# Assignment 5 — Obesity Risk: Model Comparison

This notebook loads cross‑validation results, recreates summary plots, and documents Kaggle scores for **four classifiers**:
- Model 1 — Multinomial Logistic Regression
- Model 2 — Linear Discriminant Analysis (shrinkage)
- Model 3 — Naïve Bayes (Gaussian)
- Model 4 — Linear SVM (One‑vs‑Rest)

**Files expected in the same folder**:
- `CV_Summary_Models_1_to_4.csv`
- `cv_accuracy_bar.png`, `cv_macroF1_bar.png` (or the `_ggplot.png` versions)
- Four submission CSVs (optional)


In [None]:
import pandas as pd
import numpy as np
from pathlib import Path
import matplotlib.pyplot as plt

BASE = Path('.')
cv_path = BASE / 'CV_Summary_Models_1_to_4.csv'
assert cv_path.exists(), f"CV file not found: {cv_path}"
cv = pd.read_csv(cv_path)
cv

## Recreate plots from the CV table
The plots below are generated from the CSV (no external packages required).

In [None]:
# Accuracy bar
plt.figure(figsize=(8,4))
plt.barh(cv['model'], cv['accuracy_mean'])
plt.xlabel('Accuracy (mean)')
plt.title('CV Accuracy (3-fold stratified)')
plt.xlim(0,1)
plt.tight_layout()
plt.show()

# Macro-F1 bar
plt.figure(figsize=(8,4))
plt.barh(cv['model'], cv['macro_f1_mean'])
plt.xlabel('Macro-F1 (mean)')
plt.title('CV Macro-F1 (3-fold stratified)')
plt.xlim(0,1)
plt.tight_layout()
plt.show()

## Display saved PNGs (if present)
If you already created `cv_accuracy_bar_ggplot.png` or similar, they will be shown below.

In [None]:
from IPython.display import display, Image
for fname in ['cv_accuracy_bar.png','cv_accuracy_bar_ggplot.png','cv_macroF1_bar.png','cv_macroF1_bar_ggplot.png']:
    p = BASE / fname
    if p.exists():
        display(Image(filename=str(p)))
    else:
        print(f"(missing) {fname}")

## Kaggle results (late submission)
- Model 1 — Multinomial Logistic Regression: **Private 0.86054**, Public 0.86596  
- Model 2 — Linear Discriminant Analysis (shrinkage): Private 0.81286, Public 0.81466  
- Model 4 — Linear SVM (One‑vs‑Rest): Private 0.75108, Public 0.75000  
- Model 3 — Naïve Bayes (Gaussian): Private 0.58535, Public 0.58887  

Public and private scores are close across models, indicating minimal leaderboard overfit.
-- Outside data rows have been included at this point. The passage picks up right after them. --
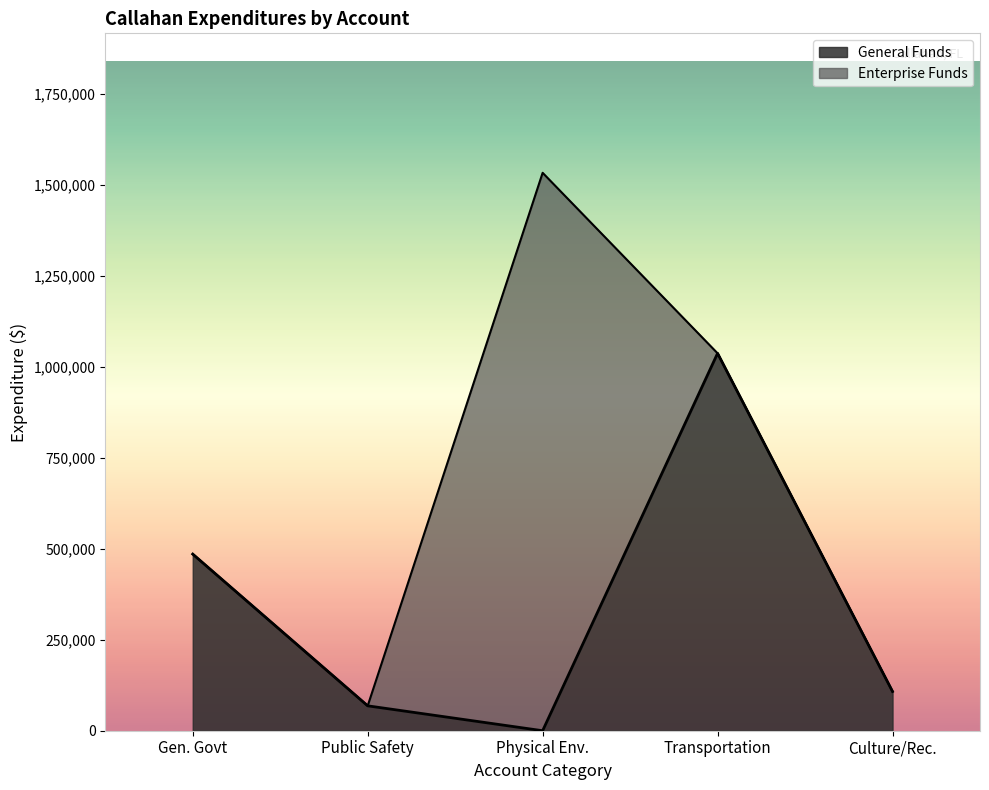

How many distinct data groups are displayed?

5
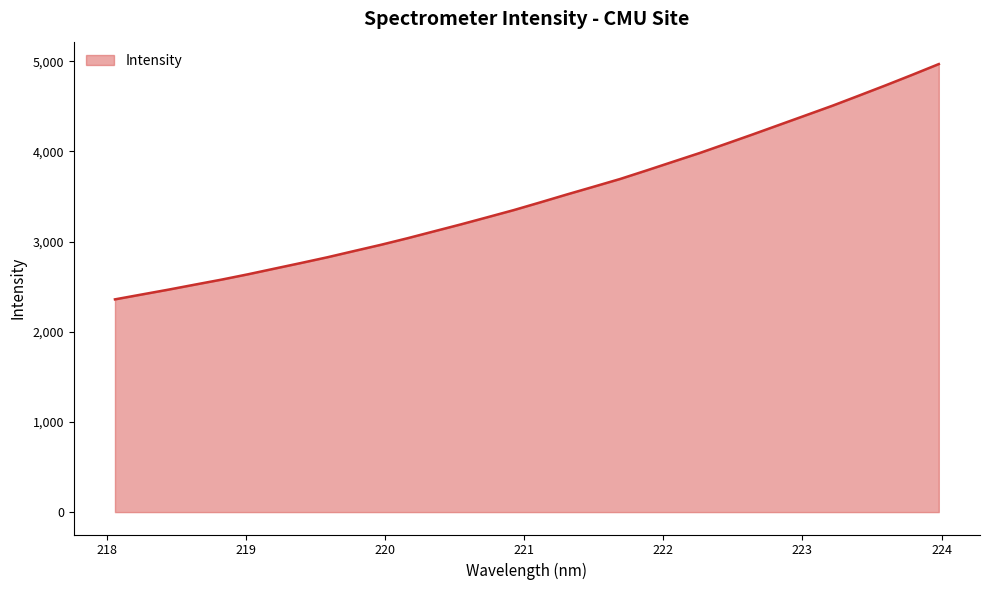

What is the difference between the maximum and minimum values?

2608.8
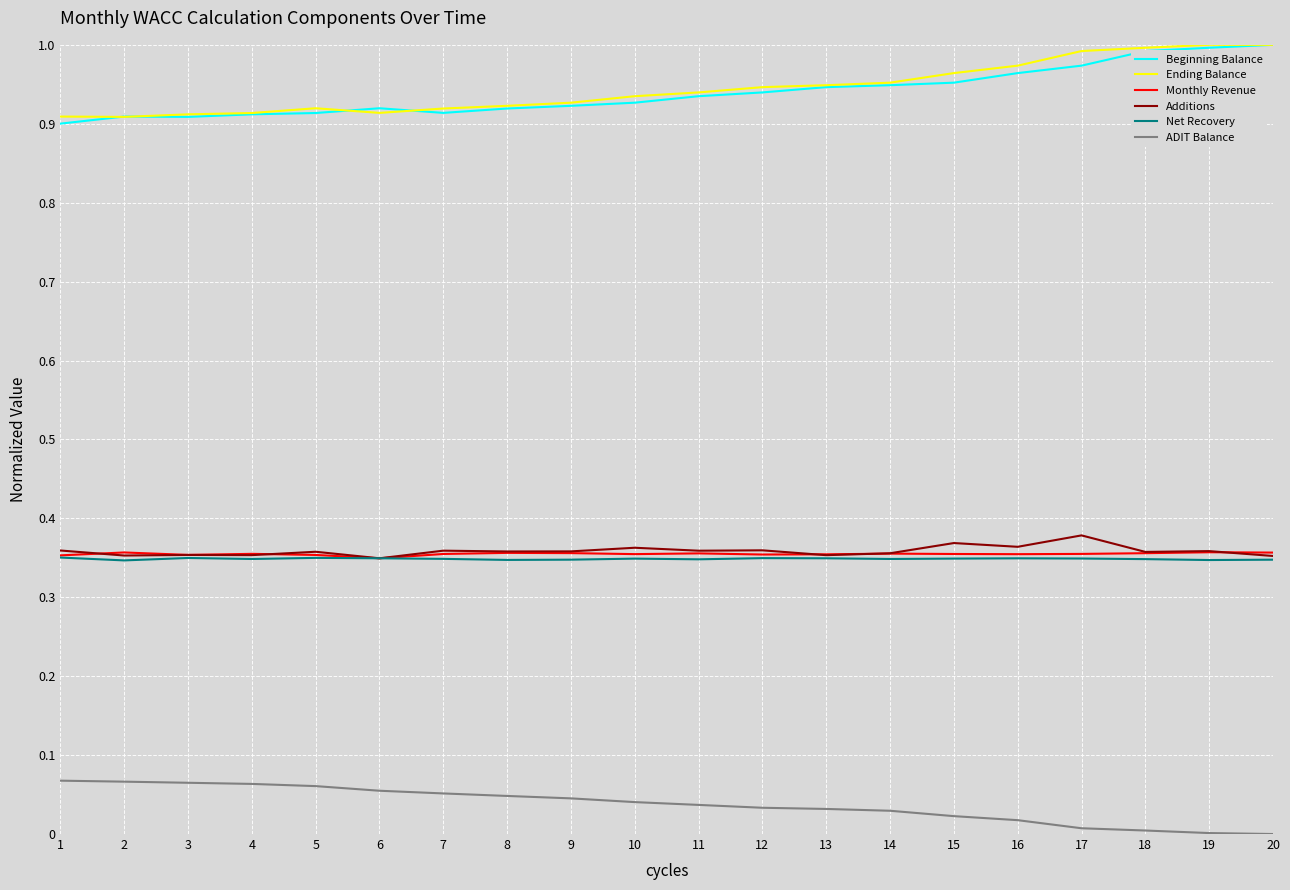

True or false: Net Recovery and Ending Balance cross at least once.

False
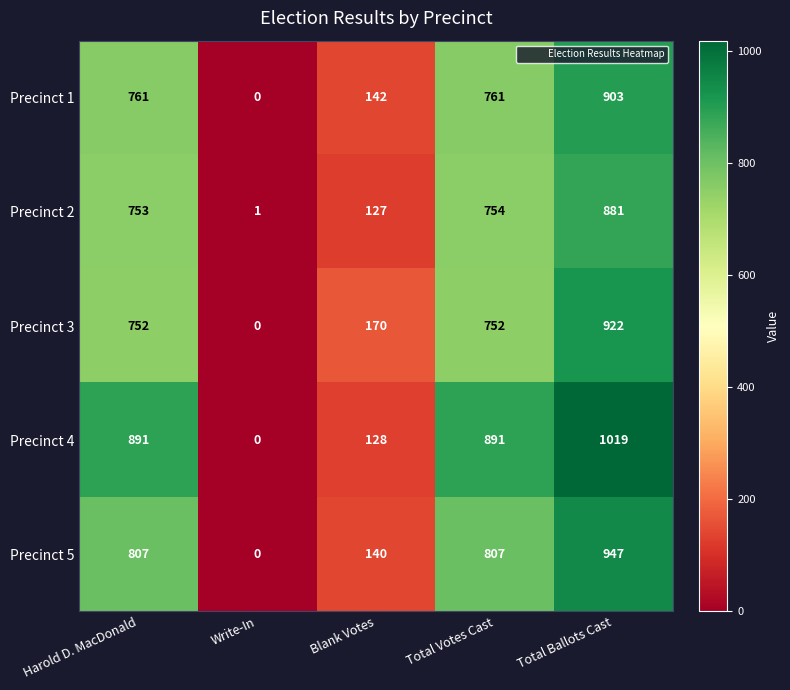

Which category has the highest value in the Precinct 3 series?

Total Ballots Cast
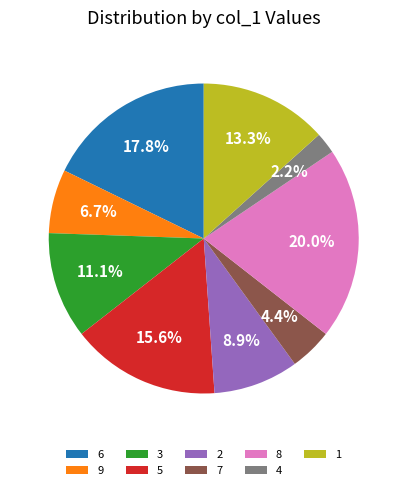

Between 2 and 6, which is larger?

6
Model 1 is the selected final submission.

## Notes on assumptions
- **Multinomial LR**: linear decision boundary in transformed (one‑hot) space; check multicollinearity and regularization `C`.
- **LDA (shrinkage)**: approximately Gaussian per class with shared covariance; shrinkage stabilizes estimates.
- **Gaussian NB**: conditional independence approximation; fast baseline for mixed tabular features.
- **Linear SVM (OvR)**: margin maximization in high‑dimensional sparse space; scaled numerics recommended.